A Associação P&D Factor já conseguiu, num bairro da Guiné, reunir um grupo ex-fanatecas. Um grande feito, tendo em conta que essas mulheres representam uma tradição ancestral com muita influência nas famílias. A maior dificuldade para a Associação é conseguir reunir as mulheres, pois elas estão sempre a trabalhar, ao passo que os homens são fáceis de encontrar à sombra de uma árvore a falarem da vida. Elas têm de lavrar a terra, colher os alimentos, tratar da casa e dos filhos. Eles tratam dos negócios e falam entre si. De todos os modos, a Associação tem conseguido juntar muitas mulheres e desenvolver junto delas um trabalho de consciencialização muito forte, no terreno, na origem do problema. Alice Frade está confiante de que todo este trabalho terá repercussões em Portugal e em muitas outras partes do mundo onde haja migrantes oriundos da Guiné-Bissau.
A efeméride
A SRSul decidiu assinalar este dia para agradecer e homenagear os Enfermeiros, realçando o papel que têm tido na prevenção da MGF em Portugal. Marco Job Batista, presidente do Conselho de Enfermagem Regional, explicou: “ A MGF é ainda uma realidade encontrada em Portugal, pelo que a SRSul da Ordem dos Enfermeiros destaca, hoje, o Dia Internacional da Tolerância Zero à Mutilação Genital Feminina. Para isso, fomos junto dos Enfermeiros saber da existência de projectos em torno da temática, em algumas instituições de saúde”.
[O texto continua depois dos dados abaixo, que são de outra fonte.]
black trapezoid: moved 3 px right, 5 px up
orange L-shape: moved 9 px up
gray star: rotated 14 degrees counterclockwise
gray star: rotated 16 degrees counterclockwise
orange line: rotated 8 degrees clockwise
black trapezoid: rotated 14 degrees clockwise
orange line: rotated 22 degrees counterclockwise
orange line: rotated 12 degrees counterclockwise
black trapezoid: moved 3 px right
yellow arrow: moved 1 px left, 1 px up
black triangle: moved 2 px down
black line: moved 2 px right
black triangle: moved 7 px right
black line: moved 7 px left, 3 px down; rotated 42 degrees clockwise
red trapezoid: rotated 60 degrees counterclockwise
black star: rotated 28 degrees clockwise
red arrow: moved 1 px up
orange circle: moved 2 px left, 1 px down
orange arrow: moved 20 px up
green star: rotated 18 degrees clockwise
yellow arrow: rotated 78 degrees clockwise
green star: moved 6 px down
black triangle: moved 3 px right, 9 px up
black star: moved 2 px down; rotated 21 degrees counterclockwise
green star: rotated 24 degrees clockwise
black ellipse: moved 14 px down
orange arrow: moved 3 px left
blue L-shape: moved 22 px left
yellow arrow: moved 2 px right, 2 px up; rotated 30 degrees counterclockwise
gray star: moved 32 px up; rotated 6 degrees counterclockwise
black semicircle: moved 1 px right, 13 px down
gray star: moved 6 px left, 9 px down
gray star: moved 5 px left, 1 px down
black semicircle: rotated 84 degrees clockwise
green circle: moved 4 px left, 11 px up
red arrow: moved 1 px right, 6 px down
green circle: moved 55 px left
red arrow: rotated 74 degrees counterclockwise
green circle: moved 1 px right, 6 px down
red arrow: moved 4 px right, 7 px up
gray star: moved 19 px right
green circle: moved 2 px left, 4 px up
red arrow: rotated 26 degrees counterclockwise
O presidente da SRSul, Enfermeiro Sérgio Branco, destaca importância do trabalho dos Enfermeiros na promoção e defesa dos direitos humanos. Recordou, a propósito, o facto de Portugal ter ratificado a Convenção de Istambul, de 2013, onde, no artigo 38º, se prevê que “as Partes deverão adoptar as medidas legislativas ou outras que se revelem necessárias para assegurar a criminalização da conduta de quem intencionalmente: a) Praticar a excisão, infibulação ou qualquer outra mutilação total ou parcial da labia majora, da labia minora ou do clitóris de uma mulher; b) Constranger ou criar as condições para que uma mulher se submeta a qualquer um dos actos enumerados na alínea a); c) Incitar, constranger ou criar as condições para que uma rapariga se submeta a qualquer um dos actos enumerados na alínea a)”. Além de se tratar de um crime previsto no código penal português (Lei n.º 83/2015, de 5 de agosto).
Para Sérgio Branco, ao assinalar esta efeméride, a SRSul está a lançar o desafio aos Enfermeiros para que se mantenham na linha da frente na defesa da dignidade humana. “É o que sempre têm feito”, sublinhou. E, neste caso concreto, em defesa de todas as crianças oriundas de países onde se pratica a MGF. “Para que mais nenhuma criança seja submetida a tal sofrimento”, apelou.